Nash is involved in a number of national arts-research programmes - such as Around the Toilet, D2Art and Metal LAB. Her work often addresses issues around identity and the objectification of the ‘othered body’. This can been realised in her most recent commissions: Travelling Toilet Tales and The Veins of a Slack Rope Dancer.
Travelling Toilet Tales is an exploration into the ways in which everyday journeys are planned around the un/availability of a suitable toilet. This piece transformed recorded toilet tales provided by storytellers into a soundscape overlaid with animation. It has toured nationally and has been an integral part of the award winning Around the Toilet research project.

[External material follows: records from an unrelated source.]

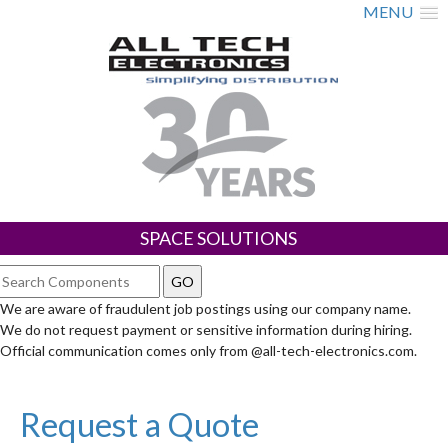
MENU
SPACE SOLUTIONS
We are aware of fraudulent job postings using our company name.
We do not request payment or sensitive information during hiring.
Official communication comes only from @all-tech-electronics.com.
Request a Quote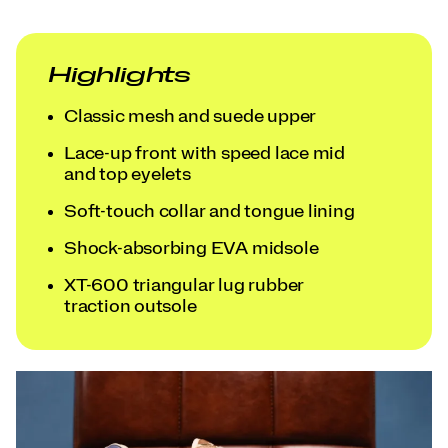
Highlights
Classic mesh and suede upper
Lace-up front with speed lace mid
and top eyelets
Soft-touch collar and tongue lining
Shock-absorbing EVA midsole
XT-600 triangular lug rubber
traction outsole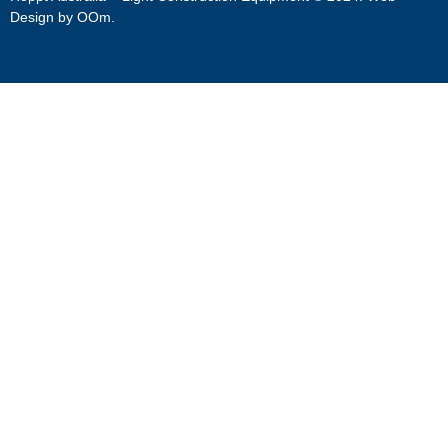
Design by
OOm
.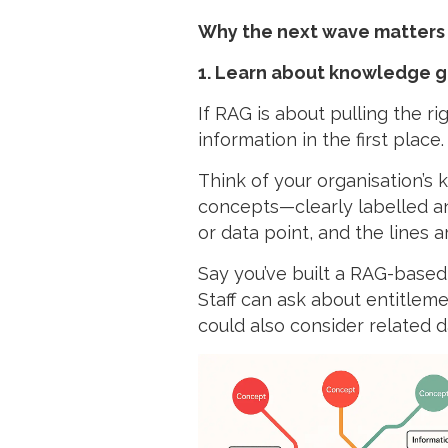
Why the next wave matters
1. Learn about knowledge 
If RAG is about pulling the r
information in the first place.
Think of your organisation’s
concepts—clearly labelled and
or data point, and the lines 
Say you’ve built a RAG-based 
Staff can ask about entitleme
could also consider related d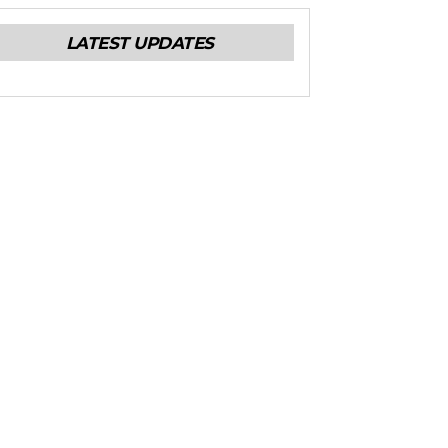
LATEST UPDATES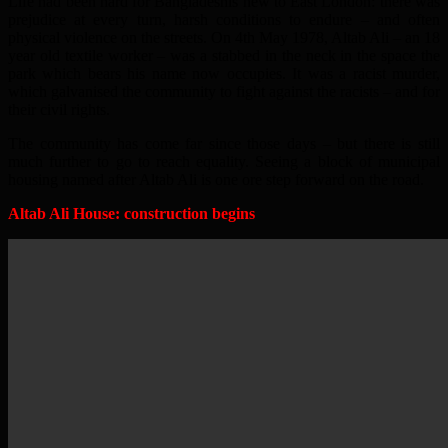
Life had been hard for Bangladeshis new to East London: there was
prejudice at every turn, harsh conditions to endure – and often
physical violence on the streets. On 4th May 1978, Altab Ali – an 18
year old textile worker – was a stabbed in the neck in the space the
park which bears his name now occupies. It was a racist murder,
which galvanised the community to fight against the racists – and for
their civil rights.
The community has come far since those days – but there is still
much further to go to reach equality. Seeing a block of municipal
housing named after Altab Ali is one ore step forward on the road.
Altab Ali House: construction begins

The Veins of a Slack Rope Dancer has been inspired by the ancient medical practice of bloodletting. Commissioned by the Thackray Medical Museum, the scarificator bloodletting device is the main source of inspiration. The dreamlike audio arrangements in this piece reflect the precarious and sinister nature of bloodletting contrasted with the visual elegance of the scarificator.
She also works in collaboration with visual artists to produce multisensory works. Her last major collaborative piece ‘Hanging in the Balance’ made use of wet plate processes to illustrate the objectifying impact of austerity upon the disabled community. Produced jointly with historic photographer Michele Selway, this collaborative piece toured across Wales in 2016.
Nash is currently working with the Drake Music Innovation Lab North on a sound investigation exploring how the ‘non-normative voice’ both interrupts our understanding of personhood, and also presents a possibility of transcending vocal perfection. The sound investigation is based upon research Nash presented at this year’s Theorising Normalcy and The Mundane conference hosted by Manchester Metropolitan University.